EXERCISE DETAILS -> In the data below, find the line containing "empire over many colonies and train", then set down that line and every later line up to and including the line containing "they would like in each colony.", exactly.

[[ DATA SHOWN open ]]

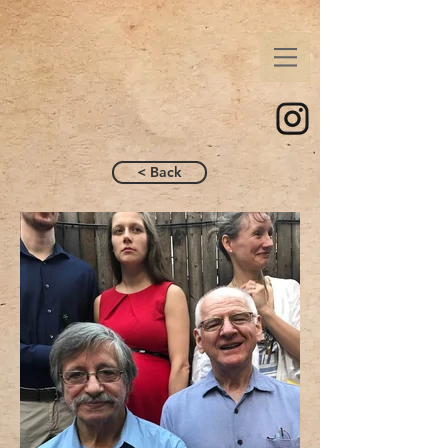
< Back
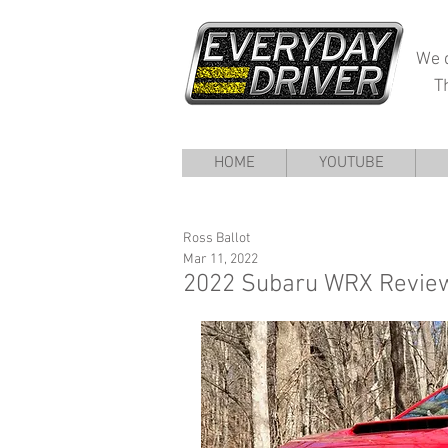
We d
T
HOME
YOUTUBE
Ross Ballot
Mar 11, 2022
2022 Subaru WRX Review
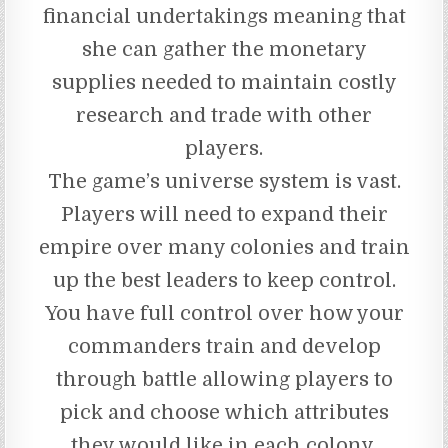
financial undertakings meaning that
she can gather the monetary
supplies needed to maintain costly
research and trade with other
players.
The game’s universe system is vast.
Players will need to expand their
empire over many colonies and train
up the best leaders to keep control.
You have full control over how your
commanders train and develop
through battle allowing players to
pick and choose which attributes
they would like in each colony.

[[ DATA SHOWN closed ]]
[[ DATA SHOWN open ]]

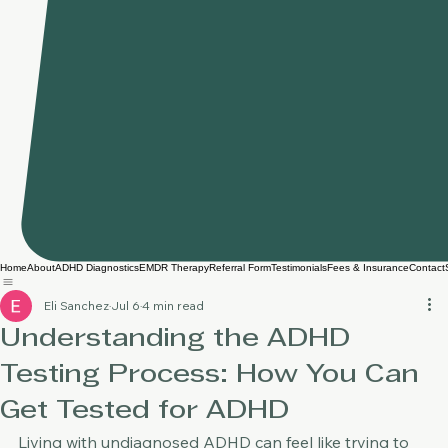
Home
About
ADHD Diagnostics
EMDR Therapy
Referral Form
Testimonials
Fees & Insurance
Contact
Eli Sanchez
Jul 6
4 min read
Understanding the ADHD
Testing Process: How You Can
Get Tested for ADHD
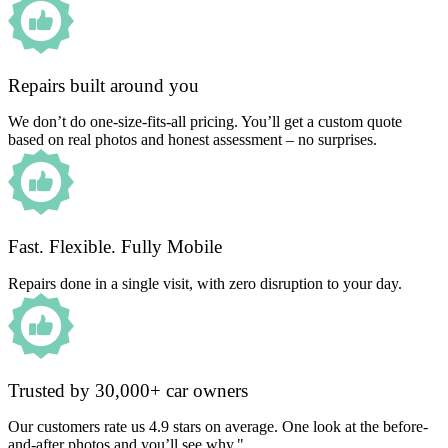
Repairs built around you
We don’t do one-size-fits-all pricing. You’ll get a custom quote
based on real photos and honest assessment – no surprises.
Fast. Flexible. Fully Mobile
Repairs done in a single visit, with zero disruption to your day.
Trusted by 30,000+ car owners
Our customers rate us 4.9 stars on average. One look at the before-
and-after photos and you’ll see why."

[[ DATA SHOWN closed ]]

ANSWER TO THIS TASK ->
empire over many colonies and train
up the best leaders to keep control.
You have full control over how your
commanders train and develop
through battle allowing players to
pick and choose which attributes
they would like in each colony.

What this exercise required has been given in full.